SAN MATEO, Calif. After more than two years of development, Hyperchip Inc. is ready to demonstrate the first core switch able to handle speeds exceeding 1 petabit/second, the company said.
Company officials admit it will be a few years before anyone clusters together enough Hyperchip PBR-1280 switches to reach petabit speeds, but claim they have found a way to handle traffic management for hundreds of ports, one of the most vexing problems facing developers tackling terabit switching capacity.
Hyperchip (Montreal) got its first PBR-1280 switch out the door on Tuesday (May 29) for installation on the floor at Supercomm, the trade show in Atlanta where Hyperchip will demonstrate the switch next week using OC-192 testers borrowed from Agilent Technologies Inc.
A single PBR-1280 can handle 160 Gbits/s of aggregate traffic, putting it on par with other core switches such as the Cisco Systems' GSR 12000, said Richard Norman, founder and chief executive of Hyperchip. But Hyperchip claims its switches can be stacked to achieve higher total throughput 1.28 petabits/second than any existing competitor.
The company is diving into a core switch market presently dominated by Cisco Systems Inc., with Juniper Networks Inc. positioned as the most serious competitor. And emerging terabit router vendors such as Avici Systems Inc. and Pluris Inc. have begun taking some market share of their own.
Hyperchip began life as a chip company, developing a switch fabric device now called the Hyperchip Matrix. Norman's original intent was to develop a multiprocessor for certain types of software problems, but Silicon Valley venture capitalists essentially bribed Hyperchip's early team to build a router instead. "They offered us three to five times what we were asking, and said 'This is just the beginning,' " Norman said.
The company has spent the last 26 months assembling a new team and building an entire system around the switch fabric chip, Norman said.
While traffic management wasn't among the company's original goals, Hyperchip officials had outlined the two-stage method that would eventually be used in the PBR-1280. "We sort of mentally thought about it, but we'd never written it down," Norman said. "We thought everybody would try to do it this way."

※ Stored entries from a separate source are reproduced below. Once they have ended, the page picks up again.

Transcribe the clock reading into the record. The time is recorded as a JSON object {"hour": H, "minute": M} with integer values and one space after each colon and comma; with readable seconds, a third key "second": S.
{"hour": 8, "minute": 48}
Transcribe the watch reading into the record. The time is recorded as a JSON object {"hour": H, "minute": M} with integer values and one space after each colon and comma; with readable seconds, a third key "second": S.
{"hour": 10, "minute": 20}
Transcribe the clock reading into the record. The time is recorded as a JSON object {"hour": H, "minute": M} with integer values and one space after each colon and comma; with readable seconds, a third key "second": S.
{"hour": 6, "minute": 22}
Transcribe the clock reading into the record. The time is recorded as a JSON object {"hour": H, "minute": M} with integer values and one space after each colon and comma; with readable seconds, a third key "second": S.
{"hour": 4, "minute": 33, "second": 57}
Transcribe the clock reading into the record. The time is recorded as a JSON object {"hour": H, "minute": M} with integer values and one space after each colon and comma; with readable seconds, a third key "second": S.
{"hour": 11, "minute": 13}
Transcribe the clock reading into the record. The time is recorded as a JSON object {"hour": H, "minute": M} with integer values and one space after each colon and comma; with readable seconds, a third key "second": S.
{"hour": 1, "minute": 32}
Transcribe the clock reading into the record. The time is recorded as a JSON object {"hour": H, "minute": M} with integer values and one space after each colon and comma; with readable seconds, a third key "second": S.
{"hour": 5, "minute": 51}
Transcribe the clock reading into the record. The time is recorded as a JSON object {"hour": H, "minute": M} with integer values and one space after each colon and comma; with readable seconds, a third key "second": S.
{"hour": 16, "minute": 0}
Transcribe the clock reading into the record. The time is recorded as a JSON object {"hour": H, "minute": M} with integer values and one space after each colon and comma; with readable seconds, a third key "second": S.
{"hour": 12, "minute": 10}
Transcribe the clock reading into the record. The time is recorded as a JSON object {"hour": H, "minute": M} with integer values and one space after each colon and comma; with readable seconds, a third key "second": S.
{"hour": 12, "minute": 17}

The star of the PBR-1280 is the Hyperchip Matrix switch fabric and the traffic management apparatus that resides with it. Traffic management the process of balancing traffic flows going into the switch fabric to prevent bottlenecks has proven one of the most difficult aspects of high-speed networking. Core switches can handle traffic management for a 16-port fabric, but switch vendors are trying to find ways to tackle hundreds of ports, which increases the complexity of the problem a thousandfold, Norman said.
Divide and conquer
Hyperchip gets around the problem by dividing traffic management into two stages. A global stage assigns traffic to one of 10 Matrix cards, each boasting the enormous 16-port Matrix switch fabric. Local traffic management on the fabric itself then assigns packets to individual ports.
Each stage consists of traffic management at a level no more difficult than existing switches. "We reduced the problem to the same scale of problem we [can solve] today," Norman said.
To implement this scheme, Hyperchip had to pack the Matrix switch fabric with extras, including 100 small blocks of SRAM and 300 arbiters, or "mini-schedulers," Norman said. The SRAM blocks in aggregate could provide 1 Tbit/s of both read and write bandwidth to the chip's 16-point crossbar, providing plenty of overhead for spikes in traffic, Norman said.
The on-chip SRAM provides high-speed access, but traffic management also requires the use of extremely large blocks of memory for storing tables. This block, also consisting of commodity memory, is kept off-chip but on the same card as the switching matrix.
Matrix also includes 16 "little processors" that monitor the data path, and are intended to support future applications carriers might create, Norman said.
All told, Matrix is a 4.5-million transistor chip, the most complicated that IBM Corp. has ever fabbed for an outside company, Norman said. But the chip uses a lot of repeated elements, and includes only 100,000 unique gates, he said. "To all the tools that could handle two levels of hierarchy, it was a 100,000-gate chip," Norman said.